Huang Yihong, Wang Ruizhi, Shen Lixia, Kong Lingyi, Chen Peisong, Wang Zilian, Li Zhuyu
Department of Obstetrics and Gynecology, The First Affiliated Hospital of Sun Yat-sen University, Guangzhou, China.
Guangdong Provincial Clinical Research Center for Obstetrical and Gynecological Diseases, Guangzhou, China.
BMC Pregnancy Childbirth. 2025 Jul 2;25(1):702. doi: 10.1186/s12884-025-07824-5.
Fetal growth restriction (FGR) is a significant concern due to its potential adverse outcomes for both mothers and infants. Cell-free RNA in maternal plasma has been suggested as a potential biomarker for pregnancy complications, but its effectiveness in predicting FGR remains uncertain. This study aimed to assess the predictive value of cell-free RNA profiling from maternal plasma collected during early to mid-pregnancy for FGR.
This case-control study included pregnant women diagnosed with FGR who had non-invasive prenatal test data. Differentially expressed genes (DEGs) between FGR and controls groups were identified through the analysis of cell-free RNA and placental microarray dataset which downloaded from the Gene Expression Omnibus database. The intersection of DEGs from cell-free RNA and placenta was explored to explore hub genes. The least absolute shrinkage and selection operator regression was used to select the hub genes from the cell-free RNA DEGs. The prediction model was then constructed using logistic regression with hub genes and clinical characteristics. The predictive accuracy of model was evaluated using receiver operating characteristic analysis, calibration curves, and decision curve analysis.

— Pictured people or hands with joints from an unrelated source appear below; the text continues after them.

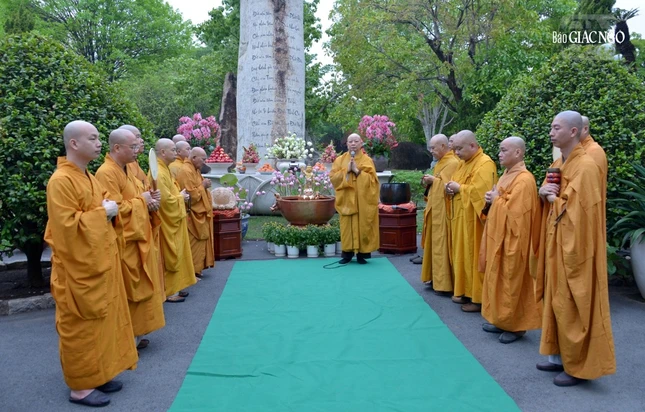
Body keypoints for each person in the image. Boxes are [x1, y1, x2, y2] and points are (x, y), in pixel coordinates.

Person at [45, 120, 138, 407]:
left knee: (103, 323)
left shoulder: (88, 177)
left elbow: (107, 203)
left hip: (99, 265)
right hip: (78, 271)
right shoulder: (60, 181)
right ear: (74, 143)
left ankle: (99, 374)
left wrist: (109, 209)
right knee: (82, 327)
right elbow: (65, 227)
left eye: (99, 138)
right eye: (93, 138)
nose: (99, 143)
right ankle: (80, 387)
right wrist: (103, 213)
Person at [531, 111, 616, 386]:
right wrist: (543, 193)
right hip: (557, 241)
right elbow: (550, 192)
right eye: (551, 127)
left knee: (573, 300)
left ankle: (578, 366)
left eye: (556, 128)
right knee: (556, 298)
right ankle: (558, 357)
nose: (551, 133)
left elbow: (579, 213)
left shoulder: (587, 166)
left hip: (576, 247)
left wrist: (552, 200)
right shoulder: (559, 162)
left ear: (573, 132)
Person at [95, 129, 166, 350]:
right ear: (117, 148)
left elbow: (137, 197)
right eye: (133, 147)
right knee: (129, 290)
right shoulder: (106, 173)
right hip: (125, 241)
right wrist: (142, 201)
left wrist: (149, 199)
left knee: (140, 287)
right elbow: (113, 210)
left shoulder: (127, 170)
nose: (137, 150)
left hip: (138, 238)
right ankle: (126, 339)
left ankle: (136, 332)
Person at [479, 137, 541, 344]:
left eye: (504, 150)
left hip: (514, 241)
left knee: (511, 282)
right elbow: (501, 202)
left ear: (518, 153)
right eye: (500, 150)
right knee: (497, 279)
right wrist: (492, 199)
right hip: (499, 237)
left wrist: (496, 200)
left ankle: (516, 326)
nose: (500, 154)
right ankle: (501, 320)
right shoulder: (507, 174)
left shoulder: (524, 180)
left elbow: (517, 216)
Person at [445, 130, 497, 312]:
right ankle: (464, 291)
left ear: (473, 146)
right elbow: (455, 182)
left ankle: (478, 298)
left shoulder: (485, 164)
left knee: (474, 257)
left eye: (459, 149)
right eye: (455, 149)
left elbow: (482, 194)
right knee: (462, 256)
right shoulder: (463, 163)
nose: (456, 153)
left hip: (474, 222)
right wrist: (450, 188)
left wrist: (460, 188)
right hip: (461, 218)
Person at [154, 138, 197, 302]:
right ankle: (170, 291)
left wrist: (179, 196)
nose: (175, 153)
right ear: (163, 152)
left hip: (175, 221)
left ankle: (177, 287)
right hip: (167, 222)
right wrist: (181, 197)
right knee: (171, 255)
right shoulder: (158, 172)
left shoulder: (164, 169)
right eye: (172, 150)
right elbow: (165, 201)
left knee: (178, 253)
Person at [330, 133, 380, 264]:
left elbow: (373, 181)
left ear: (361, 143)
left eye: (356, 141)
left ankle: (362, 254)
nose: (353, 144)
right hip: (347, 200)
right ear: (346, 144)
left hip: (362, 201)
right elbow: (333, 178)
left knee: (363, 225)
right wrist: (346, 170)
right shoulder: (340, 160)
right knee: (347, 226)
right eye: (350, 141)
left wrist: (357, 171)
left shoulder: (367, 160)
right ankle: (347, 254)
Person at [419, 134, 459, 293]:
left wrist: (433, 181)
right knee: (433, 244)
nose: (431, 151)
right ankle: (435, 278)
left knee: (442, 244)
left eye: (433, 147)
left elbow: (450, 187)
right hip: (434, 208)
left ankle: (444, 283)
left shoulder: (453, 162)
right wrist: (430, 181)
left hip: (444, 211)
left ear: (443, 146)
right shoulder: (441, 162)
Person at [176, 147, 215, 279]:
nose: (204, 162)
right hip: (192, 214)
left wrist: (203, 185)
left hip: (199, 214)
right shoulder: (186, 171)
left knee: (199, 242)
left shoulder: (195, 169)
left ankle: (196, 270)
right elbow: (191, 196)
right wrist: (203, 186)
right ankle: (190, 273)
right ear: (193, 158)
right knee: (193, 243)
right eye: (203, 159)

A total of 39 FGR samples and 133 control samples were included in this study. Among them, 405 cell-free RNA DEGs were identified. BIN2 was identified as the intersecting gene that was up-regulated in both cell-free RNA and FGR placental transcripts. Subsequently, RHOA and OAZ1 were selected by least absolute shrinkage and selection operator regression. The hub genes, including BIN2, RHOA and OAZ1, exhibited positive correlations with each other and were up-regulated in the FGR group. A logistic regression model incorporating the hub genes and clinical characteristics was constructed, achieving the highest classification performance with area under the curve of 0.812 (95% CI: 0.719-0.904) in the training cohort, 0.863 (95% CI: 0.736-0.989) in the validation cohort, and 0.786 (95% CI: 0.513-1.000) in the time test cohort. The calibration curve indicated good calibration of the model, and the decision curve analysis demonstrated practical value in clinical application.

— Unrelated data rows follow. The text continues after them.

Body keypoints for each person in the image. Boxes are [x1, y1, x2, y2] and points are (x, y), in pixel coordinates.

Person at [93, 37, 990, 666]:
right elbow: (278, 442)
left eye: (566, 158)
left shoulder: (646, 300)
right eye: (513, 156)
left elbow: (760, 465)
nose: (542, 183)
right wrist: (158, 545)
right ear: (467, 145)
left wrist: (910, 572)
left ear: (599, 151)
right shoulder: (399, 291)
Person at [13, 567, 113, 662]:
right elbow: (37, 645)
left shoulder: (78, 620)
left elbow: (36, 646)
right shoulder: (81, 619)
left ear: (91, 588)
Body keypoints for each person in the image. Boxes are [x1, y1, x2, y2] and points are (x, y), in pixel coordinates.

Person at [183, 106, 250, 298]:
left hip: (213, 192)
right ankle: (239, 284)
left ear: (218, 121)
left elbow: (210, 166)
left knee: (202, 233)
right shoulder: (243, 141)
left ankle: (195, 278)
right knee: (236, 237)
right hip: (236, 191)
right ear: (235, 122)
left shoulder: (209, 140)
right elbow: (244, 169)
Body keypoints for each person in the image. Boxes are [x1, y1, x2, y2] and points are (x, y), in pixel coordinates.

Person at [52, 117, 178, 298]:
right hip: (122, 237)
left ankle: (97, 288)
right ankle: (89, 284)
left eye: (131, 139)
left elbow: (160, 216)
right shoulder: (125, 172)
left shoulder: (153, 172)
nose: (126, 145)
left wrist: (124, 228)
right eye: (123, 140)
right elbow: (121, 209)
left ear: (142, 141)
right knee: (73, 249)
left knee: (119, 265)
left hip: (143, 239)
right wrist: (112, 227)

An effective prediction model for FGR was developed by integrating maternal plasma cell-free RNA with clinical characteristics, enabling early evaluation of FGR risk.
胎儿生长受限(FGR)因其对母亲和婴儿都可能产生不良后果而备受关注。孕妇血浆中的游离RNA已被认为是妊娠并发症的潜在生物标志物,但其预测FGR的有效性仍不确定。本研究旨在评估孕早期至中期收集的孕妇血浆中游离RNA谱对FGR的预测价值。

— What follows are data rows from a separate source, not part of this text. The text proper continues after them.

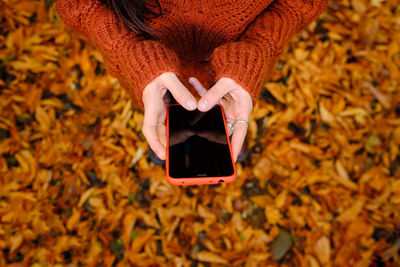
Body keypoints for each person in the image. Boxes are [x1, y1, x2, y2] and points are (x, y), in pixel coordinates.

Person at [56, 0, 327, 162]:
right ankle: (173, 147)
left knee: (229, 123)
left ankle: (218, 145)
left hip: (235, 75)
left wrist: (258, 49)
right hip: (152, 72)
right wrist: (132, 55)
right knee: (164, 118)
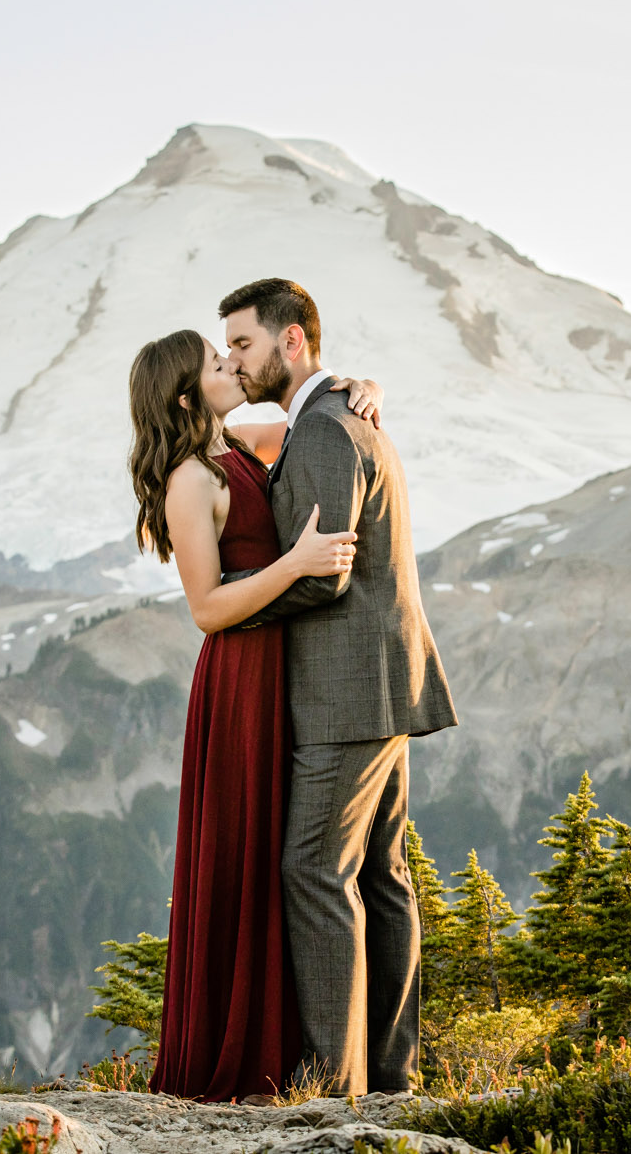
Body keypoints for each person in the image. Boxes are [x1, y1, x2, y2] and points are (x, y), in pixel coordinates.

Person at [125, 327, 384, 1102]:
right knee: (244, 853)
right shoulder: (186, 480)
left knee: (283, 853)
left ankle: (288, 1052)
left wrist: (364, 389)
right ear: (183, 394)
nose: (231, 365)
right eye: (214, 363)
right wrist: (296, 564)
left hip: (280, 672)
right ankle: (236, 1058)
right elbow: (206, 607)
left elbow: (318, 421)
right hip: (239, 679)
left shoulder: (237, 446)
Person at [218, 278, 458, 1098]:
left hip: (345, 689)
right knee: (380, 874)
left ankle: (335, 1087)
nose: (235, 361)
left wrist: (230, 609)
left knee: (314, 869)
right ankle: (390, 1078)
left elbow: (325, 572)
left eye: (244, 344)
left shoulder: (324, 431)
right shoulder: (342, 419)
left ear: (292, 343)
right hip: (378, 683)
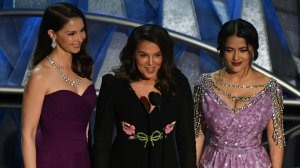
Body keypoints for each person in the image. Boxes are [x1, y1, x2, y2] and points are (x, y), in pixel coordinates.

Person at [93, 24, 196, 168]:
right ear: (132, 54)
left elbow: (187, 141)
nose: (151, 63)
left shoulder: (178, 84)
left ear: (165, 55)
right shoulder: (114, 86)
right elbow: (101, 141)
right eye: (143, 55)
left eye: (157, 55)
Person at [193, 18, 285, 168]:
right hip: (212, 163)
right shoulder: (204, 85)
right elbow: (197, 132)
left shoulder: (271, 89)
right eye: (229, 50)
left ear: (253, 50)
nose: (236, 57)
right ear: (222, 50)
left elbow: (276, 139)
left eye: (242, 50)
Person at [21, 2, 96, 168]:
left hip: (82, 158)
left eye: (82, 30)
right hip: (51, 159)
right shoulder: (40, 75)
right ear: (52, 34)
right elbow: (28, 133)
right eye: (71, 33)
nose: (80, 38)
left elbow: (83, 117)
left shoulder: (85, 67)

本病例对照研究纳入了有非侵入性产前检测数据且被诊断为FGR的孕妇。通过对从基因表达综合数据库下载的游离RNA和胎盘微阵列数据集进行分析,确定FGR组和对照组之间的差异表达基因(DEGs)。探索游离RNA和胎盘DEGs的交集以寻找核心基因。使用最小绝对收缩和选择算子回归从游离RNA的DEGs中选择核心基因。然后使用核心基因和临床特征通过逻辑回归构建预测模型。使用受试者工作特征分析、校准曲线和决策曲线分析评估模型的预测准确性。
本研究共纳入39例FGR样本和133例对照样本。其中,鉴定出405个游离RNA差异表达基因。BIN2被鉴定为在游离RNA和FGR胎盘转录本中均上调的交集基因。随后,通过最小绝对收缩和选择算子回归选择了RHOA和OAZ1。包括BIN2、RHOA和OAZ1在内的核心基因彼此呈正相关,且在FGR组中上调。构建了一个包含核心基因和临床特征的逻辑回归模型,在训练队列中的曲线下面积为0.812(95%CI:0.719 - 0.904),在验证队列中的曲线下面积为0.863(95%CI:s0.736 - 0.989),在时间测试队列中的曲线下面积为0.786(95%CI:0.513 - 1.000),达到了最高的分类性能。校准曲线表明模型校准良好,决策曲线分析证明了其在临床应用中的实用价值。
通过整合孕妇血浆游离RNA和临床特征,开发了一种有效的FGR预测模型,能够早期评估FGR风险。